[What is expected]
Reproduce the source text of each row below character for character, keeping every line, symbol and blank line as it appears.
- Opening Delimiter -
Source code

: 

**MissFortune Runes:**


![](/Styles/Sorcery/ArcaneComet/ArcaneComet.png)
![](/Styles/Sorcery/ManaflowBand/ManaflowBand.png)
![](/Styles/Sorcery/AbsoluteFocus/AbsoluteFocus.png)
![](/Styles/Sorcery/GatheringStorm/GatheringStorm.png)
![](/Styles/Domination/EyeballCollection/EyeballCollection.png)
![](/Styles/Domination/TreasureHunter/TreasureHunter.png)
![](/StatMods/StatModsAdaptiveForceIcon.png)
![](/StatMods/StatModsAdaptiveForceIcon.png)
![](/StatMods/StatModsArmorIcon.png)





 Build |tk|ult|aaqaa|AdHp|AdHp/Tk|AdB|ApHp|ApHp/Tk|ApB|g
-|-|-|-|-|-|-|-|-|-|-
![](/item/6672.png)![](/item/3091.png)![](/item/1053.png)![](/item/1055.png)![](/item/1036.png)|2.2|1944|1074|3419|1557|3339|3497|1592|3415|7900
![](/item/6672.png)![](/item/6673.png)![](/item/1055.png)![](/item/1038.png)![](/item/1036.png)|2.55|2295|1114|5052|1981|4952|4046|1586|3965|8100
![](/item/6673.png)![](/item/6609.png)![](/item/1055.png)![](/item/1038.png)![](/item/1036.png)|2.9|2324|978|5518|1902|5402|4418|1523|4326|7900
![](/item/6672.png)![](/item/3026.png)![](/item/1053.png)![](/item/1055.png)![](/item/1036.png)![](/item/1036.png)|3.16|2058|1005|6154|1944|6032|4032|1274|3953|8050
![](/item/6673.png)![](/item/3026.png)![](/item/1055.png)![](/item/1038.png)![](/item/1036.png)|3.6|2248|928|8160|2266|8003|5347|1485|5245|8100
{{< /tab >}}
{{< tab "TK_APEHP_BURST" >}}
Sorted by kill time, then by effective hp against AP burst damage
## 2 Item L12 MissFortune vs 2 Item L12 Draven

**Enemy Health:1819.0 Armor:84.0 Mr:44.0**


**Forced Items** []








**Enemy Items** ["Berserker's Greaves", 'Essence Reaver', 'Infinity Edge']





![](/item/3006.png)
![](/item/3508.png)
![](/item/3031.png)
- Closing Delimiter -
[Output for this exercise]
Source code

: 

**MissFortune Runes:**


![](/Styles/Sorcery/ArcaneComet/ArcaneComet.png)
![](/Styles/Sorcery/ManaflowBand/ManaflowBand.png)
![](/Styles/Sorcery/AbsoluteFocus/AbsoluteFocus.png)
![](/Styles/Sorcery/GatheringStorm/GatheringStorm.png)
![](/Styles/Domination/EyeballCollection/EyeballCollection.png)
![](/Styles/Domination/TreasureHunter/TreasureHunter.png)
![](/StatMods/StatModsAdaptiveForceIcon.png)
![](/StatMods/StatModsAdaptiveForceIcon.png)
![](/StatMods/StatModsArmorIcon.png)





 Build |tk|ult|aaqaa|AdHp|AdHp/Tk|AdB|ApHp|ApHp/Tk|ApB|g
-|-|-|-|-|-|-|-|-|-|-
![](/item/6672.png)![](/item/3091.png)![](/item/1053.png)![](/item/1055.png)![](/item/1036.png)|2.2|1944|1074|3419|1557|3339|3497|1592|3415|7900
![](/item/6672.png)![](/item/6673.png)![](/item/1055.png)![](/item/1038.png)![](/item/1036.png)|2.55|2295|1114|5052|1981|4952|4046|1586|3965|8100
![](/item/6673.png)![](/item/6609.png)![](/item/1055.png)![](/item/1038.png)![](/item/1036.png)|2.9|2324|978|5518|1902|5402|4418|1523|4326|7900
![](/item/6672.png)![](/item/3026.png)![](/item/1053.png)![](/item/1055.png)![](/item/1036.png)![](/item/1036.png)|3.16|2058|1005|6154|1944|6032|4032|1274|3953|8050
![](/item/6673.png)![](/item/3026.png)![](/item/1055.png)![](/item/1038.png)![](/item/1036.png)|3.6|2248|928|8160|2266|8003|5347|1485|5245|8100
{{< /tab >}}
{{< tab "TK_APEHP_BURST" >}}
Sorted by kill time, then by effective hp against AP burst damage
## 2 Item L12 MissFortune vs 2 Item L12 Draven

**Enemy Health:1819.0 Armor:84.0 Mr:44.0**


**Forced Items** []








**Enemy Items** ["Berserker's Greaves", 'Essence Reaver', 'Infinity Edge']





![](/item/3006.png)
![](/item/3508.png)
![](/item/3031.png)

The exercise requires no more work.